In particular, the following checks **MUST** be made by installers:

1. That the symlinks do not point outside of any packages or namespaces coming from the wheel
2. That the symlinks are not dangling (the target exists at install time)
3. That the symlinks are not cyclical, stopping after a certain depth of checking to avoid denial
of service requests

Do not follow symlinks on removal.

How to Teach This
=================

End users should, once the changes have propagated through the ecosystem, transparently experience
the benefits of symlinks in wheels. It is important for installers to give clear error messages if
symlinks are unsupported on the platform, and explain why installation has failed.

For people building libraries, documentation on ``packaging.python.org`` should describe the use
cases and caveats (especially platform support) of symlinks in wheels. Otherwise it should be
handled transparently by build backends in the same way any normal file would be handled.

Reference Implementation
========================

TODO

Rejected Ideas
==============

Just Use Unix Symlinks Everywhere
---------------------------------

This PEP wants to allow for ``LINKS`` to be used for a potential future :pep:`660` editable
installation.
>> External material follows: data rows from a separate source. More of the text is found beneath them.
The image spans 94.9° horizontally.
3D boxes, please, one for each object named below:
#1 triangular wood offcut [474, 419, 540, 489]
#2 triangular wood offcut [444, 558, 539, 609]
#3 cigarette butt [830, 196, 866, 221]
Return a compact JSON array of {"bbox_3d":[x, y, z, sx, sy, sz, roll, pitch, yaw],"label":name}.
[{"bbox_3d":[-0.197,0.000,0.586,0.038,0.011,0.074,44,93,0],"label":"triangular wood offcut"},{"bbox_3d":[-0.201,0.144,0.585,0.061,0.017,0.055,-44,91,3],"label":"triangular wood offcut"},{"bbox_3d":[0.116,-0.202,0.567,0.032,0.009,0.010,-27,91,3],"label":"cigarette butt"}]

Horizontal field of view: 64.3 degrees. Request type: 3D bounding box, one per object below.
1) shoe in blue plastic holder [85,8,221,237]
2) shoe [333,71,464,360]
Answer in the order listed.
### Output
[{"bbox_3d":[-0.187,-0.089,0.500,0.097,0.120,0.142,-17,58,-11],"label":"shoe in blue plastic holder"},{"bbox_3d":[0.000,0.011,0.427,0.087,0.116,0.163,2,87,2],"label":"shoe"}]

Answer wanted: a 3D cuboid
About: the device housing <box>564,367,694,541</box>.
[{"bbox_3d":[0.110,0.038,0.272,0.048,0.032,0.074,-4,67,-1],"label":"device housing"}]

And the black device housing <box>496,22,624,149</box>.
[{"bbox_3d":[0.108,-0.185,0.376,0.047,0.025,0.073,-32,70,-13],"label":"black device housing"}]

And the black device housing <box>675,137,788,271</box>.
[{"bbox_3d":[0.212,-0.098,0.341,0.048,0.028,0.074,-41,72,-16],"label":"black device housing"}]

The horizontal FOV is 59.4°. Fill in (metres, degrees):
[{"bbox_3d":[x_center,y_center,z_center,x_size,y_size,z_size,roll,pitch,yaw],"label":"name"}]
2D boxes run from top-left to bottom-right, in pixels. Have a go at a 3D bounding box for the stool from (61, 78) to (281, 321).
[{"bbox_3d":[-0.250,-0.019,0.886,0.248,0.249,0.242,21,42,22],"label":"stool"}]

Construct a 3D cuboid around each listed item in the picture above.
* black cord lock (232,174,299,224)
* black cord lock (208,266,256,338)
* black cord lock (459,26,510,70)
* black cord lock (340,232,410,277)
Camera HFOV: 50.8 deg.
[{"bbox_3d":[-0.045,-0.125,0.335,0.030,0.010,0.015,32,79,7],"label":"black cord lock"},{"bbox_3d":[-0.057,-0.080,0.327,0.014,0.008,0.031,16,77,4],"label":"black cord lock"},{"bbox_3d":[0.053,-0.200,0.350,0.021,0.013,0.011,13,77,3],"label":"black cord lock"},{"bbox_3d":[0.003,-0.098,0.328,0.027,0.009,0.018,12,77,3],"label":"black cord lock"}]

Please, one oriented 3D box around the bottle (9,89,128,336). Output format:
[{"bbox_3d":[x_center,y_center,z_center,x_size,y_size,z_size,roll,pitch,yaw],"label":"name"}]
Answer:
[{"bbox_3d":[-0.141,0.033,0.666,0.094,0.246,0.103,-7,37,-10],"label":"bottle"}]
This future PEP should support Windows, so it may need to use junctions.

Don't Use Junctions in ``LINKS``
--------------------------------

Junctions are a limited way to support symlinks between folders on Windows. They do not support
files. This PEP allows for junctions as users may wish to only link folders to a different
location, and future :pep:`660` implementations may need to rely on this feature.

Put symlinks in the ``RECORD`` Metadata File
--------------------------------------------

While this could be done, it would clutter the ``RECORD`` file. Furthermore the most
straightforward implementation would place the target at the end of the record. This would
make it harder to scan across the line and visually see what symlinks exist in the wheel.

Library Maintainers Should Use Python to Locate Libraries
---------------------------------------------------------

Using Python to locate libraries would be much easier. However, some libraries like ``libtorch``
are used by extension modules and themselves require loading dependencies. Some compiled libraries
cannot use Python to find their loader dependencies.

Include Support for Hardlinks
-----------------------------

This PEP does not specify any behavior around hardlinks. This is intentional. This is left as an
extension to a future PEP.

Open Issues
===========

PEP 660 and Deferring Editable Installation Support
---------------------------------------------------

This PEP leaves the specification and implementation of a :pep:`660` editable installation
mechanism as unresolved for a later PEP, should we specify that here?

Security
--------

This PEP needs to be reviewed to make sure it would not allow for new security vulnerabilities.
Are there other restrictions we should place on the source or target of symlinks to protect users?

Allow inter-package symlinks
----------------------------

This could be useful for projects that want to shard dependencies such as large libraries between
wheels but make them available in the main parent wheel.

The Format of ``LINKS``
-----------------------

Currently the format is derived from ``RECORD``, but perhaps a better format exists.

Previous Discussion
===================

https://discuss.python.org/t/symbolic-links-in-wheels/1945/25


Copyright
=========

This document is placed in the public domain or under the
CC0-1.0-Universal license, whichever is more permissive.